Passage:
# # # # #

# In Remembrance Of Those We Have Lost To Addiction



## Jim Soloway (Sep 27, 2013)

This song is called "Memories Of A Friend No Longer With Us". I wrote it several years ago when I lost three friends in just a few weeks to their struggles with addiction. As sad and shocking as that was then, in 2017 it seems to have become a just regular part of life. So I've revisited this piece in a new recording to remember those many who we've lost and continue to lose. I hope it provides a few minutes of peace for those who are left behind.

For those who care about the technical details, I'm playing a Godin Montreal Premiere through a Gallien Krueger MB200 amp powering an Earcandy ported 1x10 cab. I'm running through a Hardwire RV7 reverb and a Boss TR-2 tremolo. The guitar is strung with a custom set of Thomastik Infeld Swing Series 12's and tuned down one full tone to D-standard.


----------



## doriangrey (Mar 29, 2011)

Wow, great playing and great song - very nicely done sir!!! I have also lost people close to me due to addiction it is very sad and tragic when such bad things have such a strong grip on good people. Thank you for remembering and for your great song.


----------



## Jim Soloway (Sep 27, 2013)

doriangrey said:


> Wow, great playing and great song - very nicely done sir!!! I have also lost people close to me due to addiction it is very sad and tragic when such bad things have such a strong grip on good people. Thank you for remembering and for your great song.


Thanks. I know that Langley is having very similar problems to Nanaimo. It's unavoidable here and it's a tough thing to watch.


----------



## Judas68fr (Feb 5, 2013)

A very nice and moving piece of music! I really love the tone and playing, congrats!

For the story behind it, I too unfortunately have friends back in France who had really bad addiction issues (luckily all managed to get back from it, but ended up loosing a lot).


----------



## HighNoon (Nov 29, 2016)

Excellent song. Get that one laid down with keys, bass and drums....would be very cool.


----------

# # # # #

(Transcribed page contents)
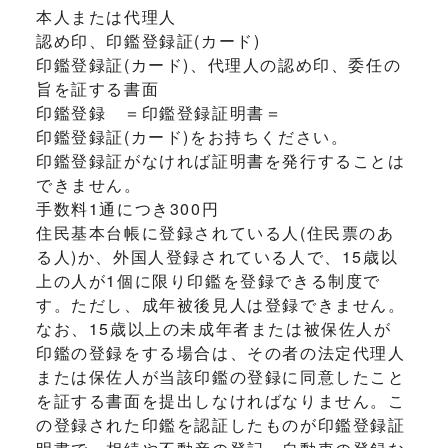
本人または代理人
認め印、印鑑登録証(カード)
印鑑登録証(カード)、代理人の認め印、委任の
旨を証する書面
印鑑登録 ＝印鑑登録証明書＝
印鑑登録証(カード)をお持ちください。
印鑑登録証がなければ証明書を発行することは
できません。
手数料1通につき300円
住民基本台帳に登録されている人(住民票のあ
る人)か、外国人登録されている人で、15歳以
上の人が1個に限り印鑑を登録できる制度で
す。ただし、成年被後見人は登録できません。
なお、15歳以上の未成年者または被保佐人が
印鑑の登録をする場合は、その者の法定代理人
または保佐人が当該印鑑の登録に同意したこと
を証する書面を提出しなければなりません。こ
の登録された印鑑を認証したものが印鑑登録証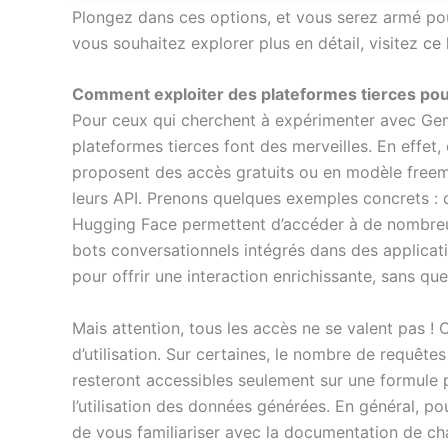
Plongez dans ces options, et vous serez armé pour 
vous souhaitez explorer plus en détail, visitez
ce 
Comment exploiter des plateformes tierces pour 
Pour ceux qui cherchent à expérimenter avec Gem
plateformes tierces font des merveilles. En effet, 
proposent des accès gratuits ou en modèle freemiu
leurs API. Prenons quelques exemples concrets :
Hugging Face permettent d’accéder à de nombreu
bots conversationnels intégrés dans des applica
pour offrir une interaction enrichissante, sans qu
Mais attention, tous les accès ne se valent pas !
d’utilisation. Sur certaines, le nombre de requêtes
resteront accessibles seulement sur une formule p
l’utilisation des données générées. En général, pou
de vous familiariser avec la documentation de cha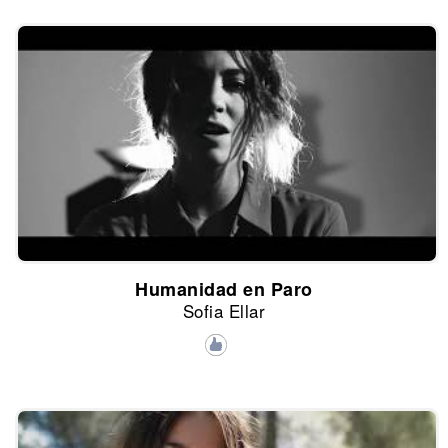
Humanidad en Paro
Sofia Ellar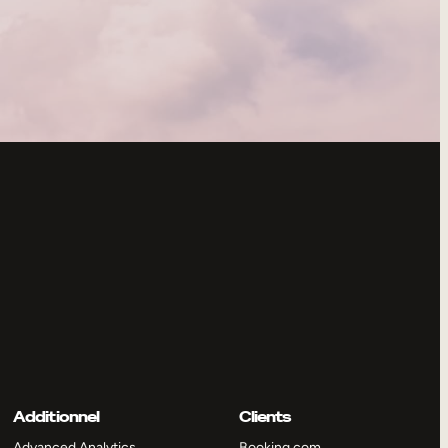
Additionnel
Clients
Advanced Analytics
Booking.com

# # # # #

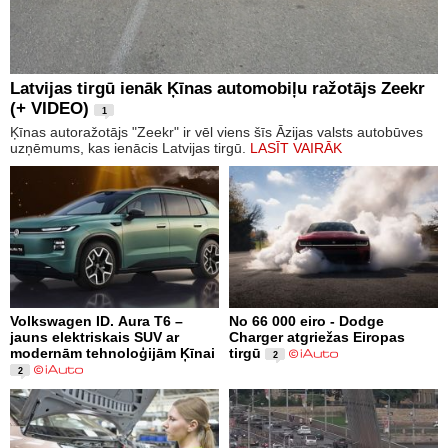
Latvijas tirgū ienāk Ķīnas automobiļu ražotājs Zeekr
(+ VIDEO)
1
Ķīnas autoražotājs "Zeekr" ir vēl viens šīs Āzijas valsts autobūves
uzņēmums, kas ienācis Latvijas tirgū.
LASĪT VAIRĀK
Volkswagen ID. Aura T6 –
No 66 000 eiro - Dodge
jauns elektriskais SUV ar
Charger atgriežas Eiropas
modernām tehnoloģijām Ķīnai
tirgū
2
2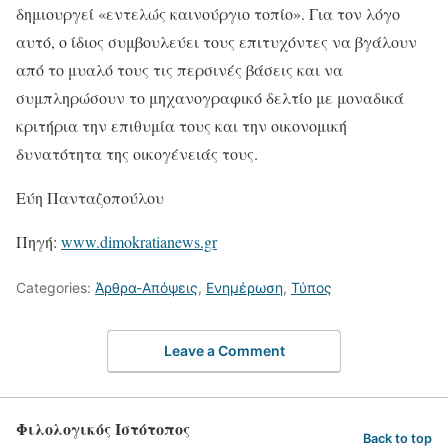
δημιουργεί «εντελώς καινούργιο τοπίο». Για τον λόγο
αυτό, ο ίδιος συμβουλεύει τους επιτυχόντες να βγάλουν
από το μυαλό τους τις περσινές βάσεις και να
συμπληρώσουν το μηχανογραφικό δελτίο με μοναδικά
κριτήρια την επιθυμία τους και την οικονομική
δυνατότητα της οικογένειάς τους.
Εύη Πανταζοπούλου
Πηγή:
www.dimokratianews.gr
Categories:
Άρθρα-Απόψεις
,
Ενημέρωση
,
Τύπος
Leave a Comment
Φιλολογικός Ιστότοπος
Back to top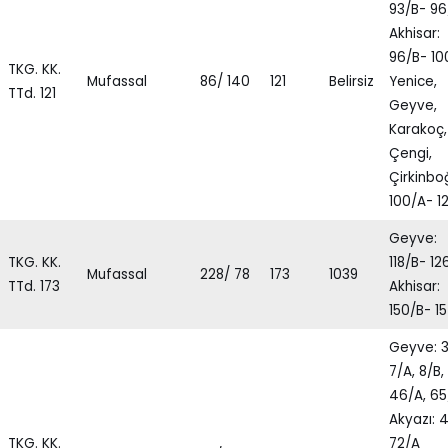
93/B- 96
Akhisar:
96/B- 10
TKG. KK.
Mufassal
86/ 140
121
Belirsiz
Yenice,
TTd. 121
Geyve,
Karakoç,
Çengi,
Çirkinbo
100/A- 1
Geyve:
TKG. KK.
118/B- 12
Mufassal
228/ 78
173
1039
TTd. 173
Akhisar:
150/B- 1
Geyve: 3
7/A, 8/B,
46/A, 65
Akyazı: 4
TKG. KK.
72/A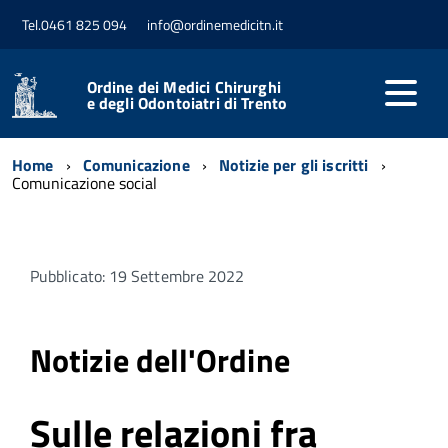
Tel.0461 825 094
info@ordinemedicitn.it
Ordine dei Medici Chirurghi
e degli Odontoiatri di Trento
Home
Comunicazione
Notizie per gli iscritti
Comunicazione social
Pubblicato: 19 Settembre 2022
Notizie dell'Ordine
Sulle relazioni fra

# # # # #

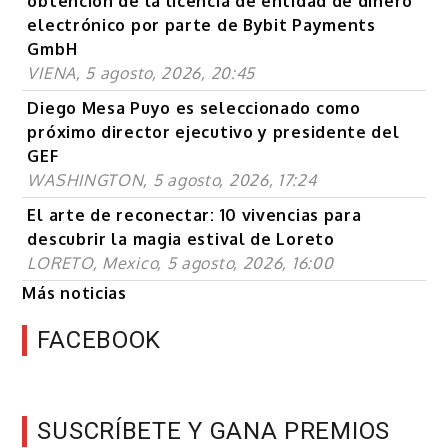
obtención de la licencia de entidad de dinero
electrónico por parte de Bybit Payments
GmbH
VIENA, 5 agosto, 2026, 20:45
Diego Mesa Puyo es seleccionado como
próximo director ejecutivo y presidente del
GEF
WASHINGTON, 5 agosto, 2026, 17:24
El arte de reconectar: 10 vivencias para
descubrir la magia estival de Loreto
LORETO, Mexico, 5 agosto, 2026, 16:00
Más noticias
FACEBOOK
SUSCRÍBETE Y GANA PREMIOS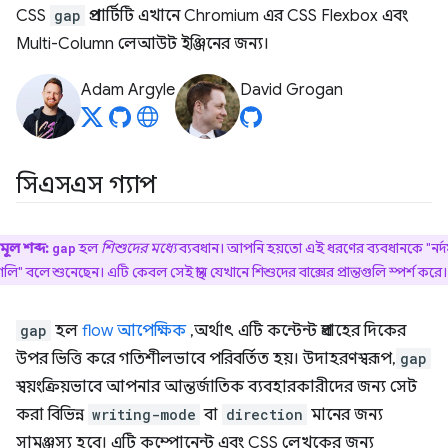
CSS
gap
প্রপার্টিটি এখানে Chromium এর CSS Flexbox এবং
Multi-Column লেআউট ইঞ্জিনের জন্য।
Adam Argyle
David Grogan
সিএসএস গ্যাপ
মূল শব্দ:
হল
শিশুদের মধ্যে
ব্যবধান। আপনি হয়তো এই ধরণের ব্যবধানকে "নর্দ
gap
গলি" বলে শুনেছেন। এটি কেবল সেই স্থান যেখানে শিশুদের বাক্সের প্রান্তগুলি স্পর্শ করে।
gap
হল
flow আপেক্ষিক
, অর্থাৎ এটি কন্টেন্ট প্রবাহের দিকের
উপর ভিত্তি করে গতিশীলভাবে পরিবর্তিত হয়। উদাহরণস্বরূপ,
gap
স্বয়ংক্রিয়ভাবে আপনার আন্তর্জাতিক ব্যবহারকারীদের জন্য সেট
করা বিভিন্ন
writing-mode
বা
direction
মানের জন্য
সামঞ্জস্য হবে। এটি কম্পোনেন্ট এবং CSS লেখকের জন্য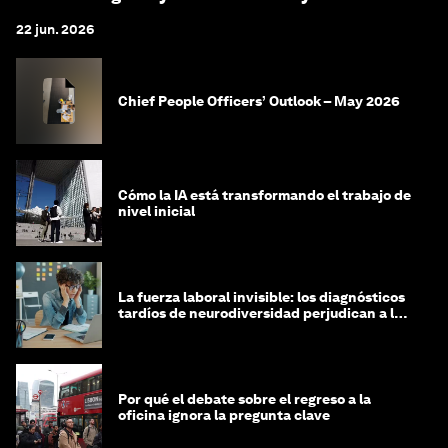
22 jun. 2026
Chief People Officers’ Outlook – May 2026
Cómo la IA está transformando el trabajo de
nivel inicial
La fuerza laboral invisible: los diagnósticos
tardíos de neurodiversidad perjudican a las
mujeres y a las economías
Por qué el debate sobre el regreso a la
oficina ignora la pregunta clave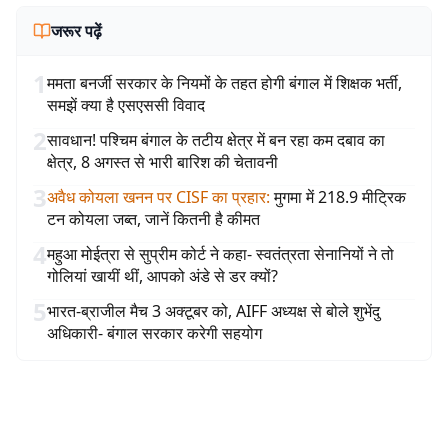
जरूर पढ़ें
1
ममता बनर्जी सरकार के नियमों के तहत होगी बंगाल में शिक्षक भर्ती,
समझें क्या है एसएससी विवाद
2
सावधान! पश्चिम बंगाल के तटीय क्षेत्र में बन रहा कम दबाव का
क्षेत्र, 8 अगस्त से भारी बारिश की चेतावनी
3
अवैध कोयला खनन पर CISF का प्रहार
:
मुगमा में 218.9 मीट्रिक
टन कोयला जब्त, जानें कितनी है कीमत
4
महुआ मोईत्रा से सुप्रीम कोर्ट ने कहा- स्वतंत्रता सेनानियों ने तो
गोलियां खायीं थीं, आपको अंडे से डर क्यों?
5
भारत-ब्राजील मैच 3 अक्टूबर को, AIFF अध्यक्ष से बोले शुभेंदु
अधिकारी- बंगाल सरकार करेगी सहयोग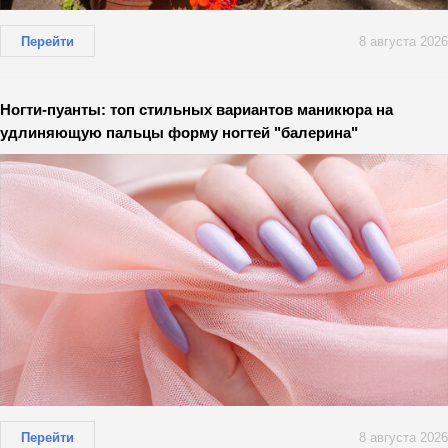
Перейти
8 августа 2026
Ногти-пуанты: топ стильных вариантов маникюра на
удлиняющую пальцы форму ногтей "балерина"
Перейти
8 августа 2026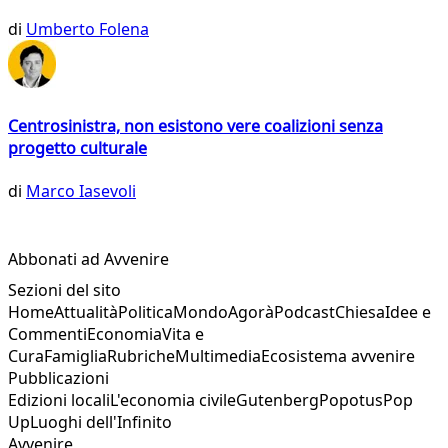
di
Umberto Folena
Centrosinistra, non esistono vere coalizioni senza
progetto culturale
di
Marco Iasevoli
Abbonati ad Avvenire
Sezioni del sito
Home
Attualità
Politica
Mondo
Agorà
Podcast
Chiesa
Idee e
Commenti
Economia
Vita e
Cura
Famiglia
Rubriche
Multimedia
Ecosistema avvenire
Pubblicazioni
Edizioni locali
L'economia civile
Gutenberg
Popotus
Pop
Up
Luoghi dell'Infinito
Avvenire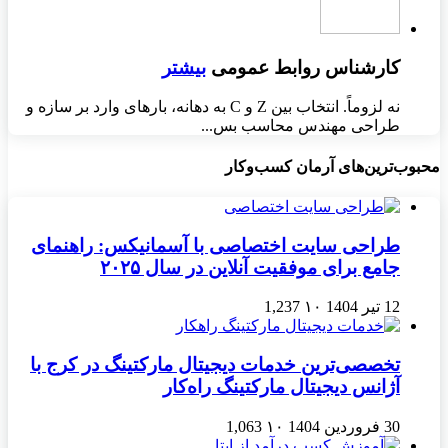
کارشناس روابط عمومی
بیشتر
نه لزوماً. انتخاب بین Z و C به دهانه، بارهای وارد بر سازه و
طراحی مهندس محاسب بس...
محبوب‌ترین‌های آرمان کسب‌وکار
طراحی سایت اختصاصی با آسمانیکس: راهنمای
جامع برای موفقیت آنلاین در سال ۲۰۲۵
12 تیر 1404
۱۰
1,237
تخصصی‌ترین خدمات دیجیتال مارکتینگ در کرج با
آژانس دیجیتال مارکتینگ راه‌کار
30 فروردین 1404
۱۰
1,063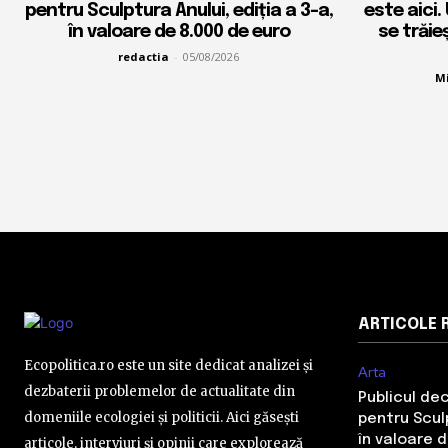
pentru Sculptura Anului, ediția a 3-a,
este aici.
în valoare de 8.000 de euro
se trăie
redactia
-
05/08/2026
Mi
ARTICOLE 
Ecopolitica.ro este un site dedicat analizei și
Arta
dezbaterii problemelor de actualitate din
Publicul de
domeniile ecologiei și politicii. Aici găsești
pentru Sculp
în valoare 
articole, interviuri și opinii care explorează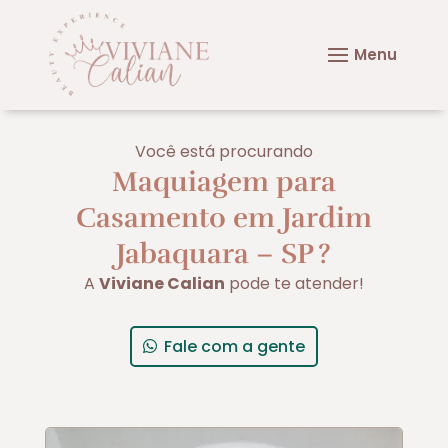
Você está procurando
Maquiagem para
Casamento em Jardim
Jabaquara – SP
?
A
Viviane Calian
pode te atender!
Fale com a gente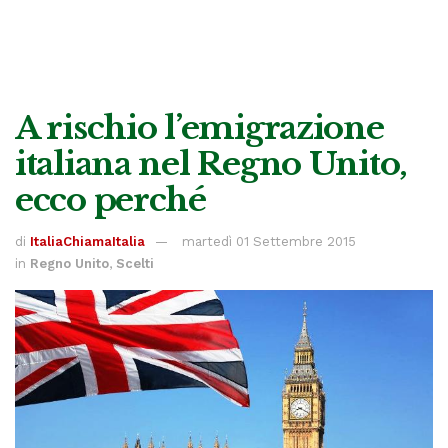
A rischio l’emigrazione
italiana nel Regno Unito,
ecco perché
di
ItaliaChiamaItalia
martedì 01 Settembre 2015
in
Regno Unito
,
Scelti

# # # # #

In the thread remembering those lost to addiction, what tuning is the guitar set to for the recording? Work only from the thread and leave the material aside.

Exercise solution:
The guitar is tuned down one full tone to D-standard.